* [TASKS AND EXERCISES]
a. According to the text on Arwed Messmer, what has his focus been on so far?
b. Go on with the text on Arwed Messmer, starting right after its final sentence.

* [PASSAGE]
........
Working with photographic archives has become a very established part of contemporary practice. Such archives are often tempting because while having been created with a clear purpose in mind, the photographs were intended to serve as documents, and they were made without any artistic considerations in mind. This offers tremendous opportunities for artists.
In this particular area of photography, German artist Arwed Messmer has carved out a unique niche of his own. Having worked with institutional archives over the course of the past few years, he doesn’t see the images he encounters as raw material for his own artistic imagination. Instead, his is a deeply researched based approach, and the end results tend to live in a curious space where art and historical research overlap. They aren’t only art because Messmer stays very true to the integrity of his material. But they’re also not actual historical research because he will manipulate (for a lack of a better term) the material where needed to amplify the intended message.
Messmer’s focus so far has been on post-war German history, covering aspects of both West and East Germany. His latest work, Berlin, 1966-70, focuses on one of the most pivotal eras in West German history. “[Nineteen] Sixty Eight,” Wolfgang Engler said to Jana Hensel in their marvelous Wer Wir Sind, “formed the beginning of a radical cultural modernization of the Federal Republic [West Germany]. In between the process went off the rails in the form of terrorism and violence, but the push was not being brought to a halt.” (p. 146, my translation) This pithy description of the outcome of the West German student revolt is one of the most insightful statements I have read in a while. I’m not old enough to have lived through the West German pre-1968 world. But in hindsight I recognize the shifting of things as they happened right before my own eyes.
........
Dataset records:
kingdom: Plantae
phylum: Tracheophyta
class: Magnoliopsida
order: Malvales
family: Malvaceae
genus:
........
* [EXPECTED ANSWERS]
a. Post-war German history, covering aspects of both West and East Germany.

b.
Berlin, 1966-70 contains some of the key events that would culminate in what (West) Germans refer to as der deutsche Herbst [the German Autumn], which provided one of the most important tests of the relatively young West German democracy: how would the country engage with the double threat of domestic terrorism — a leading industrialist (previously an SS member) had been kidnapped by domestic terrorists, as had been a Lufthansa plane by Palestinian terrorists. The country passed the test, albeit not necessarily in the most glorious way (but, for example, the country did not execute terrorists in prison one at a time as had been suggested by one of the leaders of the German conservative parties). After West German security forces had stormed the plane to liberate the passengers, the industrialist was killed, and three of the four terrorists in prison committed suicide. Messmer covered this latter aspect in his earlier RAF — No Evidence, for which he was placed on the Deutsche Börse Prize shortlist in 2019 (watch the video to get an idea of his thinking).
How did the student revolts lead to a series of West German domestic terrorism that was to last until the early 1990s? Events in (West) Berlin provide the key. For Berlin, 1966-70 Messmer managed to get access to an archive of photography done by the police. Regularly, they would send a photographer (or two) to the various protests in the city. These protests arose from students, and they centered on a variety of events, including, of course, the Vietnam war, but also more specifically a visit to Berlin by the then dictator or Iran, the Shah. Protests not only included old-fashioned demonstrations, there also were so-called happenings, Dadaesque forms of protest against the stale, rigid old order, which to a large extent was simply a continuation of previous Nazi institutions.
One of the crucial events of the time was the shooting and killing of student Benno Ohnesorg by policeman Karl-Heinz Kurras on 2 June 1967 (after the Wall had come down it was found that Kurras had been an informal collaborator of the East German Stasi, even though it could not be established whether or not the killing had been ordered in East Berlin). As a consequence, terrorist organizations were being formed, one named after the date, the other one the same Rote Armee Fraktion whose first leaders would meet their own gruesome deaths during the German Autumn.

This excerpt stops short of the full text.